- TEXT BLOCK
Just an anecdote, for what it's worth.


----------



## partsguy (Jul 24, 2012)

While it's not good to judge on appearances, especially over things over which people have no control (gender, ethnicity, height, natural hair colour, etc.), it is interesting for me to make conjectures over _why_ some people do what they do to themselves (tattoos, piercings, weird hair styles/colour). Are they just attention-seeking, or are they trying to make some other sort of a statement?

As has been stated elsewhere, if you have enough self confidence, it doesn't matter much what you wear, or what you look like, because self confidence overrides just about everything else.

Unfortunately far too many people substitute 'style' for 'substance', and erroneously think that what they look like will overcome all other obstacles. Looking good might get you the interview, but if you don't have any qualifications beyond "not looking like an idiot", you'll probably not make it much further.

I like the internet, because (aside from being able to judge someone's relative intelligence based upon their correct grammar usage), it masks any prejudicial abilities, except for what we choose to reveal.


----------



## Sonal (Oct 2, 2003)

Due to my ethnicity, I've had a lot of people (mistakenly) assume that I wear a nose ring for religious reasons... this happens a lot less now than it did 20 years ago when I first got it. But it meant I could wear it without comment in a lot of situations where people of a different ethnicity would be adversely judged for it. I always found that funny. 

My mother's reaction to my nose ring was that she was angry that I would do something so conventional. (She never liked wearing one... took it out as soon as she could.) My aunt likes it, but she wears hers. My grandmother likes it, but she also wears hers. My cousins in India think it's bizarre... only old people like their mothers and grandmothers get nose piercings... mark of an old fuddy-duddy. (More things I find funny.)

As for tattoos, clothing, other piercings, to me it depends on context. Seeing someone pierced and inked everywhere at, say, an art opening is very different from, say, a meeting with a corporate lawyer. How people present themselves, to me, is a reflection of their response to social understanding. Someone dressed very inappropriately is either doing so deliberately, or doesn't know better. Both of these give me clues to their character. This doesn't make the other person necessarily shady, or stupid, but it's information.

In any case, I've been walking around with substantial "henna tattoos" up my arms and legs for close to two weeks now. While it's a lot more subtle than a real tattoo, what's interesting is how few people seem to react. I suspect this is all a lot less of a big deal than it once was.


----------



## vancouverdave (Dec 14, 2008)

Is it reasonable to think that ones appearance is ones 'brand'?

It represents what people can expect from you socially or professionally. 

Sure, it can be 'gamed' or you could simply be represented by bad 'branding', but there may be something to be gained by both parties by an honest and professional representation of yourself.

- DATA SUPPLIED
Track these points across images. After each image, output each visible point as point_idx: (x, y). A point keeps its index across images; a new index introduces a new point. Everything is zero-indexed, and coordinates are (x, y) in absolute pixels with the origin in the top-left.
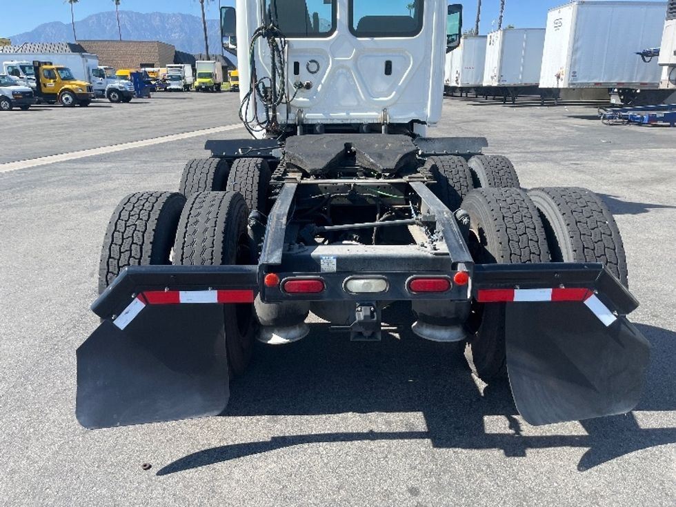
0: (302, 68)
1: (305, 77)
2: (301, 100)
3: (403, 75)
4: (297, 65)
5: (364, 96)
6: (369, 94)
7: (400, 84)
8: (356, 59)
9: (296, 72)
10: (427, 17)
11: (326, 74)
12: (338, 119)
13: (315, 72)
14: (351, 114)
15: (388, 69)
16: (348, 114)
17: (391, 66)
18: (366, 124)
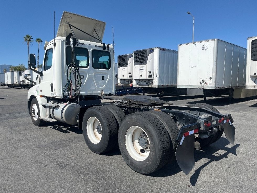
3: (107, 80)
5: (97, 86)
7: (106, 83)
8: (95, 75)
10: (112, 64)
11: (86, 80)
12: (89, 94)
14: (93, 92)
16: (92, 92)
17: (104, 77)
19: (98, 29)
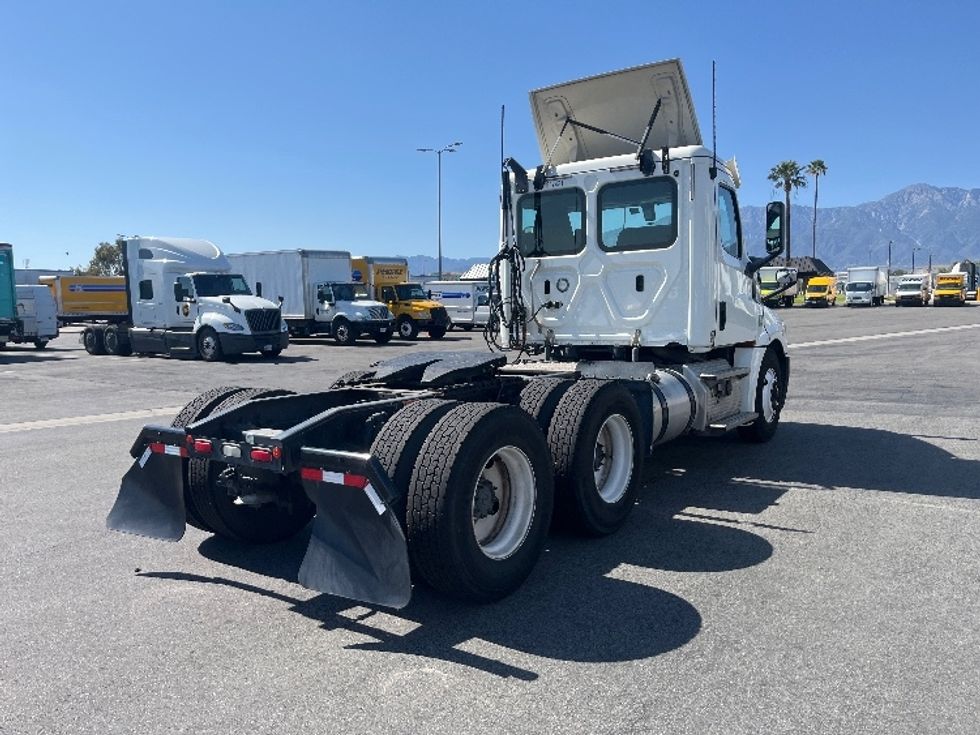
0: (553, 287)
1: (555, 296)
2: (549, 319)
3: (657, 292)
4: (547, 284)
5: (615, 315)
6: (621, 313)
7: (653, 301)
8: (605, 275)
9: (547, 291)
10: (682, 224)
11: (575, 293)
12: (588, 341)
13: (566, 290)
15: (640, 284)
16: (597, 335)
17: (642, 281)
18: (617, 348)
19: (669, 92)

- TASK DETAILS
Return the passage of the thread about appearance between "In any case, I've" and "representation of yourself.", inclusive, copied word for word. You can set the rows aside, since none of them is needed here.

- RESPONSE TO THIS TASK
In any case, I've been walking around with substantial "henna tattoos" up my arms and legs for close to two weeks now. While it's a lot more subtle than a real tattoo, what's interesting is how few people seem to react. I suspect this is all a lot less of a big deal than it once was.


----------



## vancouverdave (Dec 14, 2008)

Is it reasonable to think that ones appearance is ones 'brand'?

It represents what people can expect from you socially or professionally. 

Sure, it can be 'gamed' or you could simply be represented by bad 'branding', but there may be something to be gained by both parties by an honest and professional representation of yourself.